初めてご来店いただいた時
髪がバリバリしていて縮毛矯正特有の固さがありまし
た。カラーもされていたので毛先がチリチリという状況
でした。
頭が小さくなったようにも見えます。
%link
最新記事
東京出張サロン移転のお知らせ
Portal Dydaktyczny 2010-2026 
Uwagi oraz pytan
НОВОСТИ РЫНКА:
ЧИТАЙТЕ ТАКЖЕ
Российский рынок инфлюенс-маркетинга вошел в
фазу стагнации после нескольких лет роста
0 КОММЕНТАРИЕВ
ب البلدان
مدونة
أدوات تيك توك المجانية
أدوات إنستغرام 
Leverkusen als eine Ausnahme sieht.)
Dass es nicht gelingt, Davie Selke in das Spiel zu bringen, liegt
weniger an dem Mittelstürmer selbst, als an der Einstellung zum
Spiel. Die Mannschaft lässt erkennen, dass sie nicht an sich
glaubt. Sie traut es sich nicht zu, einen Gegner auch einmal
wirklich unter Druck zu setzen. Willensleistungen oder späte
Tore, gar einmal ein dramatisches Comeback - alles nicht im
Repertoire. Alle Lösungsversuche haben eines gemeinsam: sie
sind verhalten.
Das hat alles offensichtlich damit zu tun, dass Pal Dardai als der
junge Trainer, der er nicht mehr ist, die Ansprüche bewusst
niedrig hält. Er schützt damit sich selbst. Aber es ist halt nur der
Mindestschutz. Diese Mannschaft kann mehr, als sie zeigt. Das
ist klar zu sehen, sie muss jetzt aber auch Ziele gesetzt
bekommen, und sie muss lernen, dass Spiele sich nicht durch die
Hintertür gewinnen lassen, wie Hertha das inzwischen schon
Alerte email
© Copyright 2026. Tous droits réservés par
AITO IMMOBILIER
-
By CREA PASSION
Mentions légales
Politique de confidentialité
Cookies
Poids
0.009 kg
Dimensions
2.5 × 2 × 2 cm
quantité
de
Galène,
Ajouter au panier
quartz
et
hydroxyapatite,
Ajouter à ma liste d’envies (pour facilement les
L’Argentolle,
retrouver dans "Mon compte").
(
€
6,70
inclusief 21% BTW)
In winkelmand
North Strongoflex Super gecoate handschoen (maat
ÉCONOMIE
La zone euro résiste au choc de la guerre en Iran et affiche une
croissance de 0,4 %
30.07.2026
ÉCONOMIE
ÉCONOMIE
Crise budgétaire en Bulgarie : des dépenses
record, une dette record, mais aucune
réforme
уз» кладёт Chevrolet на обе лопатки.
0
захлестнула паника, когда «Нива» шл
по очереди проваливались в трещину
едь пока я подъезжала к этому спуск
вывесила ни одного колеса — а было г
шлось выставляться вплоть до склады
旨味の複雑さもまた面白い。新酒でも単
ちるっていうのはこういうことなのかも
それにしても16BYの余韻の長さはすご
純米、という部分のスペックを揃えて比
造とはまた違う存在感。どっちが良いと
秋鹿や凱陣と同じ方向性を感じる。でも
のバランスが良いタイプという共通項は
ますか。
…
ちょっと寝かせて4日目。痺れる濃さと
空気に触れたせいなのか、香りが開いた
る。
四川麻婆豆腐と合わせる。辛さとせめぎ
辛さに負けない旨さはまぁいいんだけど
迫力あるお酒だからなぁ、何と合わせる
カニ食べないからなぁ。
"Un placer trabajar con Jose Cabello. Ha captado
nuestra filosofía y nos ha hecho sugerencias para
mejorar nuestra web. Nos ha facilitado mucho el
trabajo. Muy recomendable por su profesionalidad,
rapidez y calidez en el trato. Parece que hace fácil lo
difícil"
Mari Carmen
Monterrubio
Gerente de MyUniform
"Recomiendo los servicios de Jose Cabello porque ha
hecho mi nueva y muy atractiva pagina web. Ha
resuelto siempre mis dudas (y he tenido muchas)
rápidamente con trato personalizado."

————

Copy out the rows above again, replacing each "ÉCONOMIE" with "ACTUALITÉ" and leaving every other part as it is.

**Solution below**
初めてご来店いただいた時
髪がバリバリしていて縮毛矯正特有の固さがありまし
た。カラーもされていたので毛先がチリチリという状況
でした。
頭が小さくなったようにも見えます。
%link
最新記事
東京出張サロン移転のお知らせ
Portal Dydaktyczny 2010-2026 
Uwagi oraz pytan
НОВОСТИ РЫНКА:
ЧИТАЙТЕ ТАКЖЕ
Российский рынок инфлюенс-маркетинга вошел в
фазу стагнации после нескольких лет роста
0 КОММЕНТАРИЕВ
ب البلدان
مدونة
أدوات تيك توك المجانية
أدوات إنستغرام 
Leverkusen als eine Ausnahme sieht.)
Dass es nicht gelingt, Davie Selke in das Spiel zu bringen, liegt
weniger an dem Mittelstürmer selbst, als an der Einstellung zum
Spiel. Die Mannschaft lässt erkennen, dass sie nicht an sich
glaubt. Sie traut es sich nicht zu, einen Gegner auch einmal
wirklich unter Druck zu setzen. Willensleistungen oder späte
Tore, gar einmal ein dramatisches Comeback - alles nicht im
Repertoire. Alle Lösungsversuche haben eines gemeinsam: sie
sind verhalten.
Das hat alles offensichtlich damit zu tun, dass Pal Dardai als der
junge Trainer, der er nicht mehr ist, die Ansprüche bewusst
niedrig hält. Er schützt damit sich selbst. Aber es ist halt nur der
Mindestschutz. Diese Mannschaft kann mehr, als sie zeigt. Das
ist klar zu sehen, sie muss jetzt aber auch Ziele gesetzt
bekommen, und sie muss lernen, dass Spiele sich nicht durch die
Hintertür gewinnen lassen, wie Hertha das inzwischen schon
Alerte email
© Copyright 2026. Tous droits réservés par
AITO IMMOBILIER
-
By CREA PASSION
Mentions légales
Politique de confidentialité
Cookies
Poids
0.009 kg
Dimensions
2.5 × 2 × 2 cm
quantité
de
Galène,
Ajouter au panier
quartz
et
hydroxyapatite,
Ajouter à ma liste d’envies (pour facilement les
L’Argentolle,
retrouver dans "Mon compte").
(
€
6,70
inclusief 21% BTW)
In winkelmand
North Strongoflex Super gecoate handschoen (maat
ACTUALITÉ
La zone euro résiste au choc de la guerre en Iran et affiche une
croissance de 0,4 %
30.07.2026
ACTUALITÉ
ACTUALITÉ
Crise budgétaire en Bulgarie : des dépenses
record, une dette record, mais aucune
réforme
уз» кладёт Chevrolet на обе лопатки.
0
захлестнула паника, когда «Нива» шл
по очереди проваливались в трещину
едь пока я подъезжала к этому спуск
вывесила ни одного колеса — а было г
шлось выставляться вплоть до склады
旨味の複雑さもまた面白い。新酒でも単
ちるっていうのはこういうことなのかも
それにしても16BYの余韻の長さはすご
純米、という部分のスペックを揃えて比
造とはまた違う存在感。どっちが良いと
秋鹿や凱陣と同じ方向性を感じる。でも
のバランスが良いタイプという共通項は
ますか。
…
ちょっと寝かせて4日目。痺れる濃さと
空気に触れたせいなのか、香りが開いた
る。
四川麻婆豆腐と合わせる。辛さとせめぎ
辛さに負けない旨さはまぁいいんだけど
迫力あるお酒だからなぁ、何と合わせる
カニ食べないからなぁ。
"Un placer trabajar con Jose Cabello. Ha captado
nuestra filosofía y nos ha hecho sugerencias para
mejorar nuestra web. Nos ha facilitado mucho el
trabajo. Muy recomendable por su profesionalidad,
rapidez y calidez en el trato. Parece que hace fácil lo
difícil"
Mari Carmen
Monterrubio
Gerente de MyUniform
"Recomiendo los servicios de Jose Cabello porque ha
hecho mi nueva y muy atractiva pagina web. Ha
resuelto siempre mis dudas (y he tenido muchas)
rápidamente con trato personalizado."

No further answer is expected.